The Court considered that in the enquiry as to whether the second core requirement was met, there is some flexibility as to the nature or extent of the likely benefit to the petitioner as long as the benefit can be said to be a real possibility, rather than a merely theoretical one.
In light of its conclusion, there was no need for the Court to decide whether the present case was an appropriate case to moderate the second core requirement.
Was the leverage created by the prospect of a winding-up order sufficient to satisfy the second core requirement?
The Court of Appeal went on to conclude that the judge at first instance had not erred in deciding that the leverage created by the prospect of a winding-up order was sufficient to satisfy the second core requirement.
There was no evidence to support Shandong Chenming’s contention that Arjowiggins did not intend to seek the making of a winding-up order and was merely attempting to put pressure on Shandong Chengming to pay the arbitral award.
The Court of Appeal disagreed with Shandong Chenming’s suggestion that it might be improper to exert pressure to pay by presenting a winding-up petition.

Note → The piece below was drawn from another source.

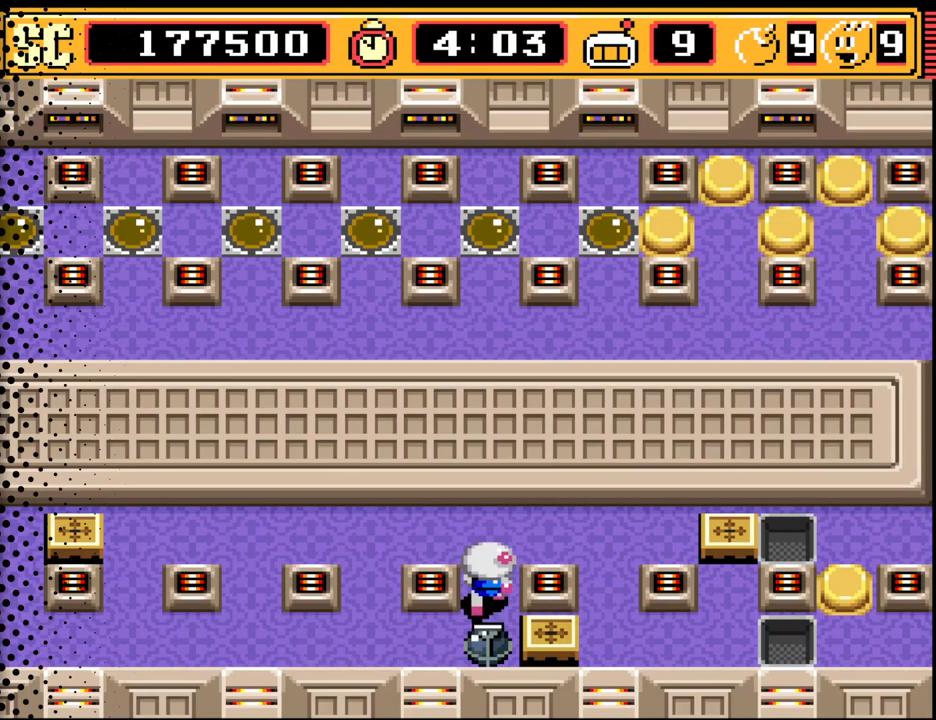
{"buttons": [], "events": [[133, "DPAD_RIGHT", "down"], [133, "DPAD_UP", "up"], [233, "DPAD_RIGHT", "up"], [367, "B", "down"], [500, "B", "up"]]}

It is only improper to seek to use a winding-up petition to pressure a company into payment of a disputed debt, the Court said. Where the debt is undisputed or indisputable, as in this case, the petitioner is entitled to present a winding-up petition ex debito justitiae and thus cannot be said to be acting improperly.

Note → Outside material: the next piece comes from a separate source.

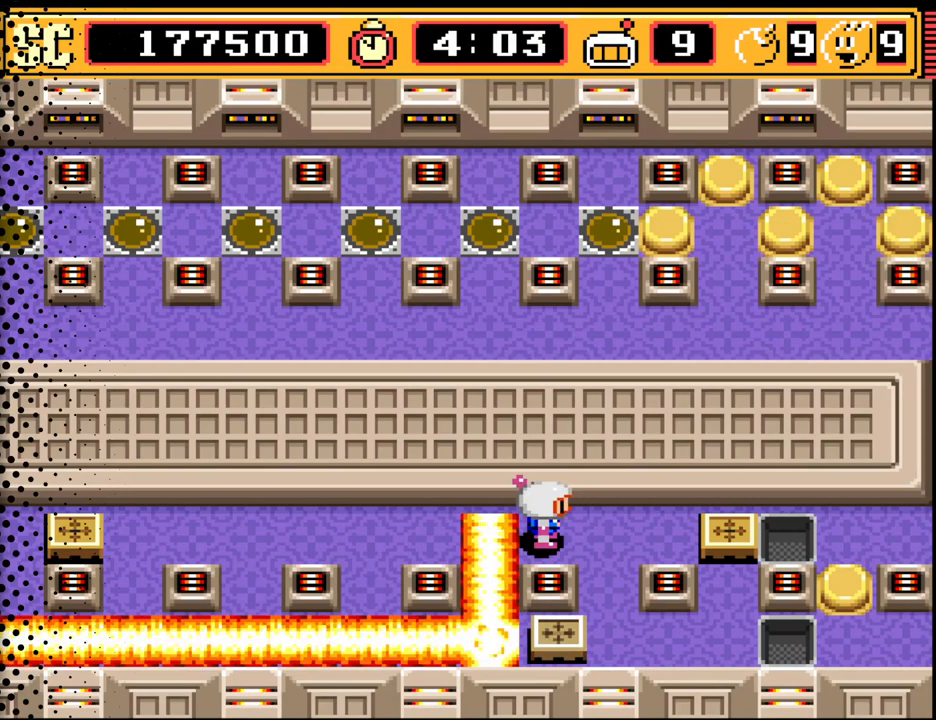
{"buttons": [], "events": []}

The Court also rejected Shandong Chenming’s argument that the benefit available to a petitioner has to be one that also benefits all other creditors, as that proposition contradicts case authorities.
The Court of Appeal therefore concluded that there was a real possibility of benefit to Arjowiggins in the making of a winding-up order against Shandong Chenming and the appeal was dismissed.
This judgment reaffirms the three core requirements approved in Kam v Kam for the Hong Kong Courts to exercise their jurisdiction to wind up a foreign company under s.327 of Cap.32. It also clarifies that the second core requirement is an essential requirement, which cannot be moderated or dispensed with, whereas the third core requirement can be dispensed with in appropriate circumstances.
Further, the Court of Appeal confirmed that the leverage arising from the prospect of a winding-up order being made, is sufficient to satisfy the second core requirement. It further confirmed that it is not improper for a creditor to use the winding-up mechanism to exert pressure on a debtor for payment, so long as the debt is undisputed or indisputable.